Limitations and future work
Despite the promising outcomes, several limitations should be acknowledged. The proposed framework was primarily evaluated using two public datasets (CBIS-DDSM and MIAS), which, although widely used as benchmarks, were acquired under controlled research settings and may not fully represent the broad spectrum of imaging artifacts, scanner variations, breast densities, and population diversity encountered in routine clinical practice. Additionally, while GAN-based augmentation effectively mitigates class imbalance and improves minority-class recall, synthetic mammograms–regardless of their visual realism- cannot perfectly replicate all the subtle variations present in real clinical acquisitions. A key limitation is the absence of external validation on independent, unseen datasets. All reported results rely on internal train/validation/test splits from the same two sources, which raises legitimate questions about true generalization across different institutions, vendors, and patient demographics. Furthermore, the study did not perform patient-level longitudinal outcomes or BI-RADS category stratification, limiting direct comparison with clinical radiology workflows. Another constraint is the lack of explicit robustness testing against domain shifts such as different mammographic vendors (e.g., Hologic vs. GE vs. Siemens), compression levels, or screening vs. diagnostic protocols. Although patient-wise splitting and strict augmentation discipline were enforced to prevent data leakage, performance on significantly out-of-distribution data remains unproven.

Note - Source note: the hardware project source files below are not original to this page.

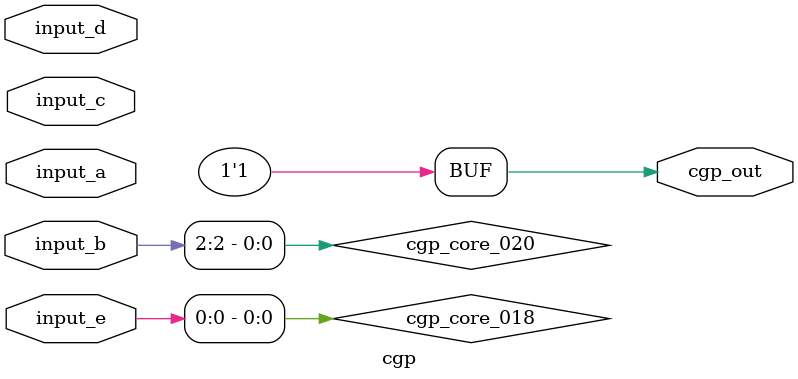
<source format=v>
module cgp(input [2:0] input_a, input [2:0] input_b, input [2:0] input_c, input [2:0] input_d, input [2:0] input_e, output [0:0] cgp_out);
  wire cgp_core_017_not;
  wire cgp_core_018;
  wire cgp_core_020;
  wire cgp_core_023;
  wire cgp_core_026;
  wire cgp_core_028_not;
  wire cgp_core_029;
  wire cgp_core_030;
  wire cgp_core_032;
  wire cgp_core_033;
  wire cgp_core_034;
  wire cgp_core_035;
  wire cgp_core_037;
  wire cgp_core_039;
  wire cgp_core_043;
  wire cgp_core_044;
  wire cgp_core_045;
  wire cgp_core_046;
  wire cgp_core_047;
  wire cgp_core_048;
  wire cgp_core_049;
  wire cgp_core_050;
  wire cgp_core_051;
  wire cgp_core_052;
  wire cgp_core_053;
  wire cgp_core_054;
  wire cgp_core_056;
  wire cgp_core_057;
  wire cgp_core_069;
  wire cgp_core_070;
  wire cgp_core_071;
  wire cgp_core_073;
  wire cgp_core_074;
  wire cgp_core_075;

  assign cgp_core_017_not = ~input_e[0];
  assign cgp_core_018 = input_e[0] & input_e[0];
  assign cgp_core_020 = input_b[2] | input_b[2];
  assign cgp_core_023 = cgp_core_020 | input_a[1];
  assign cgp_core_026 = input_d[1] ^ input_a[0];
  assign cgp_core_028_not = ~input_e[2];
  assign cgp_core_029 = input_c[0] ^ input_e[1];
  assign cgp_core_030 = input_b[2] & cgp_core_017_not;
  assign cgp_core_032 = input_b[1] & input_d[1];
  assign cgp_core_033 = ~input_b[1];
  assign cgp_core_034 = input_b[1] & cgp_core_030;
  assign cgp_core_035 = cgp_core_032 | input_e[1];
  assign cgp_core_037 = ~(input_b[2] ^ cgp_core_026);
  assign cgp_core_039 = ~input_b[2];
  assign cgp_core_043 = input_a[0] ^ input_d[0];
  assign cgp_core_044 = input_d[2] & input_d[0];
  assign cgp_core_045 = ~(input_a[1] ^ input_c[2]);
  assign cgp_core_046 = input_c[2] & input_e[1];
  assign cgp_core_047 = input_a[2] ^ cgp_core_044;
  assign cgp_core_048 = input_c[1] | cgp_core_044;
  assign cgp_core_049 = cgp_core_046 | cgp_core_048;
  assign cgp_core_050 = input_a[2] ^ input_e[0];
  assign cgp_core_051 = input_a[2] & input_d[2];
  assign cgp_core_052 = cgp_core_050 ^ cgp_core_049;
  assign cgp_core_053 = cgp_core_050 & cgp_core_049;
  assign cgp_core_054 = input_e[1] | input_e[2];
  assign cgp_core_056 = ~cgp_core_054;
  assign cgp_core_057 = ~(input_c[2] & input_c[2]);
  assign cgp_core_069 = ~(input_a[0] ^ cgp_core_047);
  assign cgp_core_070 = cgp_core_069 & input_e[2];
  assign cgp_core_071 = ~input_a[2];
  assign cgp_core_073 = input_e[2] | input_a[0];
  assign cgp_core_074 = ~(input_e[2] | cgp_core_043);
  assign cgp_core_075 = ~cgp_core_074;

  assign cgp_out[0] = 1'b1;
endmodule
</source>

Future research will focus on addressing these limitations through the following directions. First and foremost, we plan large-scale multi-institutional validation using external datasets such as INbreast, CMMD, VinDr-Mammo, and private clinical cohorts to rigorously assess cross-center generalization. Incorporating domain-adaptation and test-time normalization techniques will help reduce dataset-specific biases. Extending the framework to full multimodal analysis (mammography, ultrasound, and MRI) and integrating tabular clinical metadata (age, breast density, family history, and genetic risk scores) is expected to further enhance diagnostic accuracy and clinical relevance.
Moreover, exploring semi-supervised and federated learning paradigms will enhance scalability and preserve patient privacy when training on decentralized hospital data. Advanced explainable AI methods, beyond basic Grad-CAM–such as attention rollout, integrated gradients, and concept-based explanations, together with uncertainty quantification will increase interpretability and clinical trust. Finally, optimizing inference speed, reducing memory footprint, and extending Swin-DAMFN to downstream tasks, including lesion localization, segmentation, and automated BI-RADS scoring, represent critical steps toward real-world deployment in computer-aided diagnosis systems.